When Pipe Perfection Plumber’s Kevin Lawrence received a callout to a familiar customer, Pippy (the J van) thought he’d be checking up on the hot water system. Instead, the house was dripping wet.
Being a vintage van, I love other vintage things. So when Kevin and I arrived at an older house in Stanmore I immediately recognised its well-worn but well-kept features. When we got there, it turned out that there was a leak that had escaped from the bathroom to the rest of the house, causing havoc for the couple living there.
Mr Stanmore had, at the weekend, installed new fixtures in the bathroom. For a non-plumber, Mr Stanmore had actually done a very good job of the DIY renovation, according to Kevin’s professional opinion, but for some reason two days later there was water coming from somewhere and it was leaking throughout the house.
Usually in this situation it’s one of three things:
- Burst pipe
- Waterproofing problem
- Waste pipe issue.
Whilst the likely cause might seem obvious (i.e. a hole in the pipe during DIY), Kevin never assumes. There’s nothing more annoying for our customers to have to call us back because all the issues weren’t fixed. Kevin completed his entire testing procedure. He found out the leak was coming from the hot water pipe in the bathroom, so it was likely that whatever Mr Stanmore did during the renovations had caused the leak.
Finding the exact location of the leak was something close to magic. Kevin first pumped some nitrogen through the pipes. The nitrogen escapes wherever the leak is and makes a barely audible hissing sound, which means he can then detect the source of the leak. Now, being a senior—ahem—my ears aren’t what they used to be, so it’s a good thing there’s special sound equipment for the job.

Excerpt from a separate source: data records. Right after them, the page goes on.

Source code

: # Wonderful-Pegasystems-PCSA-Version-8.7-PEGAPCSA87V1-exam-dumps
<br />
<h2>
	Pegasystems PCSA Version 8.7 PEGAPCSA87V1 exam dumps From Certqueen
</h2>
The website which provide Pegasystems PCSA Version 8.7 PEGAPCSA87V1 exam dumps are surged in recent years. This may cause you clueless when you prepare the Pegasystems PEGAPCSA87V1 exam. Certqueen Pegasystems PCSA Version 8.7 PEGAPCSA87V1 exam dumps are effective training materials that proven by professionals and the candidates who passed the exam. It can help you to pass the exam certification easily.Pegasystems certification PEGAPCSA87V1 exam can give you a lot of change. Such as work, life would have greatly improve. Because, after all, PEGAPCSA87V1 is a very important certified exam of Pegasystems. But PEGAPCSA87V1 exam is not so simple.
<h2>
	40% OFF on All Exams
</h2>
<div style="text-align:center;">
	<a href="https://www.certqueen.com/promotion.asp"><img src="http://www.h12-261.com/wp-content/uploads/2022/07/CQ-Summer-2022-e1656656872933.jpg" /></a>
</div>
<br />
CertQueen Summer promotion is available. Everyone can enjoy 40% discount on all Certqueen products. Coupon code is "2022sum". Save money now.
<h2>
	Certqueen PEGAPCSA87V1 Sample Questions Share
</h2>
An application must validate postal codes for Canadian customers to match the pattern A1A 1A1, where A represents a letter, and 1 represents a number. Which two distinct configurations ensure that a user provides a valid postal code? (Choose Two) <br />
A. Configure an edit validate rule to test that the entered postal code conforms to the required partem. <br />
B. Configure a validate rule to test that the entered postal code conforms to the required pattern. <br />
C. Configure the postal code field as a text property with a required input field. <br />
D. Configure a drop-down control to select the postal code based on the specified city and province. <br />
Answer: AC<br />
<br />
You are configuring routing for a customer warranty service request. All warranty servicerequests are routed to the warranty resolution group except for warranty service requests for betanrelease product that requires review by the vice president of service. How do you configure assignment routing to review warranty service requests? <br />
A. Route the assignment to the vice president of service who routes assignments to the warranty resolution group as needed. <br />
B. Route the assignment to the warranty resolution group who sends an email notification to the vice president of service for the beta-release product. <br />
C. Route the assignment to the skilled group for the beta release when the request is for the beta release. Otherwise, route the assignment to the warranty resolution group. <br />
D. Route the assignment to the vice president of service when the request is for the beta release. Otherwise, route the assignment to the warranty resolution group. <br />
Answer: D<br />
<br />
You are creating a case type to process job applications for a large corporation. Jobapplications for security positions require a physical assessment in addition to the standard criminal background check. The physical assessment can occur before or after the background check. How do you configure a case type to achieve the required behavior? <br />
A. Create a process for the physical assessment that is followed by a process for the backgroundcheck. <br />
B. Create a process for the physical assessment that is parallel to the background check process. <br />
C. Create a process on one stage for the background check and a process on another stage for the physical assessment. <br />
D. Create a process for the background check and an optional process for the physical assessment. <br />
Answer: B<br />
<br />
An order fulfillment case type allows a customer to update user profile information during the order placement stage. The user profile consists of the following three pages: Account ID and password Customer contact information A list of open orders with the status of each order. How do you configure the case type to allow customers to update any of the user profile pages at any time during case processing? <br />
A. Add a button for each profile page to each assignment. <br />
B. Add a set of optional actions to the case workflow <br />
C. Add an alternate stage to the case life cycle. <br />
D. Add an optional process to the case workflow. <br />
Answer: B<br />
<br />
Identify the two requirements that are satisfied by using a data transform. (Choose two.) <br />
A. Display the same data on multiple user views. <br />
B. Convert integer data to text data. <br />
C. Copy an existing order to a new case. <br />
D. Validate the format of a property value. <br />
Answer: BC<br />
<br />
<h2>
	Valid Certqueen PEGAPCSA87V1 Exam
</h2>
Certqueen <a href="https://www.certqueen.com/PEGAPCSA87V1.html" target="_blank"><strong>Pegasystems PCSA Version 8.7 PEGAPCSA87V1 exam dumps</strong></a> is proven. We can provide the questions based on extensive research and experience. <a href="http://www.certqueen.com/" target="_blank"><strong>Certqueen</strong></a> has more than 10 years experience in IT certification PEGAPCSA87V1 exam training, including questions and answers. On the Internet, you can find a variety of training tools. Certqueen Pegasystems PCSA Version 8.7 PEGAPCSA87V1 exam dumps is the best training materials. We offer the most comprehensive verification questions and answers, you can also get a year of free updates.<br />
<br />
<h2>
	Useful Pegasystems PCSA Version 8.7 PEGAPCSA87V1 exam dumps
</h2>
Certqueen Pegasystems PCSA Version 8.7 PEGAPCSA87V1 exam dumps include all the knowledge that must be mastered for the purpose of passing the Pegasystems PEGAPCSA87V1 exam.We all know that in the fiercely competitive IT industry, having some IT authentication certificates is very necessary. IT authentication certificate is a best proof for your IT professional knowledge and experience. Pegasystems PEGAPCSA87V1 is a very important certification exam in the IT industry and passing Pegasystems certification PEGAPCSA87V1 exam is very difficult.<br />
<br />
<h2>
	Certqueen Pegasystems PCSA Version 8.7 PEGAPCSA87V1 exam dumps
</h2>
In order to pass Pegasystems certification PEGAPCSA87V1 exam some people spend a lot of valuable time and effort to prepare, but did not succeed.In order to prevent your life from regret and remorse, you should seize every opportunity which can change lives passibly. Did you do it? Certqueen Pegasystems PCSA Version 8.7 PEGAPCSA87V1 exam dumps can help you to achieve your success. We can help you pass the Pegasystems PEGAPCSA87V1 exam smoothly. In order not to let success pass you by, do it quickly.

Detective work proved the crack was behind the new vanity unit. I was bracing myself when Kevin turned to Mr Stanmore with the news. Would they have to pull off a whole heap of tiles to pinpoint that hole in the pipe?
I needn’t have worried. Kevin broke just one tile to get to the leak. It was such a small crack that all he needed was some silver solder to patch it up.
Turned out that when Mr Stanmore re-installed the vanity, a nail had pierced the pipe, causing the leak. It was only a tiny ding, Kevin told me, but it was enough to become a big wet mess.
Using the specialised equipment meant the job took just a few hours as opposed to a whole day or more, saving Kevin a lot of time and sparing Mr Stanmore a big bill. Not only that, it meant we didn’t have to destroy the wall of the bathroom to find the leak. So apart from replacing that one tile, there was no rework required. That would have been a bigger mess!
If you’re going to tackle a renovation yourself, try to locate the pipes first so you know where all the important bits are. Then you know where not to hammer your vanity into the wall.